Background: Tumor necrosis factor alpha (TNF alpha) is thought to mediate both protective and detrimental manifestations of the inflammatory response. Recently, thalidomide (alpha-N-phthalimidoglutarimide) was shown to partially inhibit monocyte TNF alpha production (by 50-70%) both in vivo and in vitro. More efficient inhibition of TNF alpha may, however, be necessary to rescue the host from more acute and extensive toxicities of TNF alpha-mediated inflammation.
Materials and methods: Three structural analogues of thalidomide were selected for study based on increased activity against TNF alpha production. The parent drug and the analogs were tested in vitro in human peripheral blood mononuclear cell cultures for their effects on lipopolysaccharide (LPS) induced cytokine protein and mRNA production using ELISAs and Northern blot hybridization. The in vitro effects of the drugs were then confirmed in vivo in a mouse model of LPS induced lethality.
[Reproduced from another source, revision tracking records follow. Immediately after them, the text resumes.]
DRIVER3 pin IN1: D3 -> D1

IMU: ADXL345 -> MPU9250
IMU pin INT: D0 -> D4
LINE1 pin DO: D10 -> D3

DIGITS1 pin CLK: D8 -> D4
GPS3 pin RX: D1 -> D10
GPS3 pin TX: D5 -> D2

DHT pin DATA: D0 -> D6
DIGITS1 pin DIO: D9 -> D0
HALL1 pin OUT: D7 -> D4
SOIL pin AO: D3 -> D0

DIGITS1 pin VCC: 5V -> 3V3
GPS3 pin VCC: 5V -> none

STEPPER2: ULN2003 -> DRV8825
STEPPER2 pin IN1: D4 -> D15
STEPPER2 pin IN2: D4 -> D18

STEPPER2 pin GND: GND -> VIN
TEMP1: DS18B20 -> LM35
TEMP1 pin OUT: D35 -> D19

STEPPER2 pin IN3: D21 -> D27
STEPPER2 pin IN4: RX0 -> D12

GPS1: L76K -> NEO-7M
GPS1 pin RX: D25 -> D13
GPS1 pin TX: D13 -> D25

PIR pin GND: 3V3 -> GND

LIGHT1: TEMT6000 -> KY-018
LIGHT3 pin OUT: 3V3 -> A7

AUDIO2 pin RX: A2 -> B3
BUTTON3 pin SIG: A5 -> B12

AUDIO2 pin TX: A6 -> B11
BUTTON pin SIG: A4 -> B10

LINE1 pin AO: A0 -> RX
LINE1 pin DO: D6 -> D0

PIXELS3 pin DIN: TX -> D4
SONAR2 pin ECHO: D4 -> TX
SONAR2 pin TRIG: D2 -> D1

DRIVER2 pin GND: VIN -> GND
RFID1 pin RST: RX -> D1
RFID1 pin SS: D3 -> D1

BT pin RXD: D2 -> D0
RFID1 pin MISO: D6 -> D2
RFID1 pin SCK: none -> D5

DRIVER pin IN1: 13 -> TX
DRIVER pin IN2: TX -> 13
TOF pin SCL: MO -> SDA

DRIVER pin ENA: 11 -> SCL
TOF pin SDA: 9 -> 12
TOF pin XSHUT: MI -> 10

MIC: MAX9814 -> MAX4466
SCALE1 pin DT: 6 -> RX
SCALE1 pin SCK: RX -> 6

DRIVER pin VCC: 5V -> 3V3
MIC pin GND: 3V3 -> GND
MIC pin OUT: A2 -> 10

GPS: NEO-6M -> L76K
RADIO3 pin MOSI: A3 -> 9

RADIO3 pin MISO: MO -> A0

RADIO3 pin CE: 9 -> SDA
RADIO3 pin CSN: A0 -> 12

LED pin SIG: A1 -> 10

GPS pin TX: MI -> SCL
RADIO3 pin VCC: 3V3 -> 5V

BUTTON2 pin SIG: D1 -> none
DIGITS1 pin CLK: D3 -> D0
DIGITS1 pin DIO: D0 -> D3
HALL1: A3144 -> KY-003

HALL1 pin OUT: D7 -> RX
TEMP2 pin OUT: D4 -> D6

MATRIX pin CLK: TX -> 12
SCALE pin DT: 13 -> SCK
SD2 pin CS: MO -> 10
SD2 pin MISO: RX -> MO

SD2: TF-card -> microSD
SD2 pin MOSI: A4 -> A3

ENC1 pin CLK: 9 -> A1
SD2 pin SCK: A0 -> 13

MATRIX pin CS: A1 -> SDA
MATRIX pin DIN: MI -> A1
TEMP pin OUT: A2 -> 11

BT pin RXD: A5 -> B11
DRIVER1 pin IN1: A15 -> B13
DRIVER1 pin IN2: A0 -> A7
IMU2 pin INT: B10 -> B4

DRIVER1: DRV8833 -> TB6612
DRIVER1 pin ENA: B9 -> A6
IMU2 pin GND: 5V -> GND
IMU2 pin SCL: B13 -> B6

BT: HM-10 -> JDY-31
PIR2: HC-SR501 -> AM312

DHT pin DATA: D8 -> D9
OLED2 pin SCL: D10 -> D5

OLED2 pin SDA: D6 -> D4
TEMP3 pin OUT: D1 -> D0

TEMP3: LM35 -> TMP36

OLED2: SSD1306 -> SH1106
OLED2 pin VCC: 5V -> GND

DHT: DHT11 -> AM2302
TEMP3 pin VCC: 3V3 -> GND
Results: The new compounds (two esters and one amide) showed increased inhibition of TNF alpha production by LPS-stimulated human monocytes, relative to the parent drug thalidomide. The analogs and the parent drug enhanced the production of interleukin 10 (IL-10), but had little effect on IL-6 and IL-1 beta protein and mRNA production. When tested in vivo, the amide analog protected 80% of LPS-treated mice against death from endotoxin induced shock.
Conclusions: Analogs of thalidomide designed to better inhibit TNF alpha production in vitro have correspondingly greater efficacy in vivo. These finding may have therapeutic implication for the treatment of human diseases characterized by acute and extensive TNF alpha production such as tuberculous meningitis or toxic shock.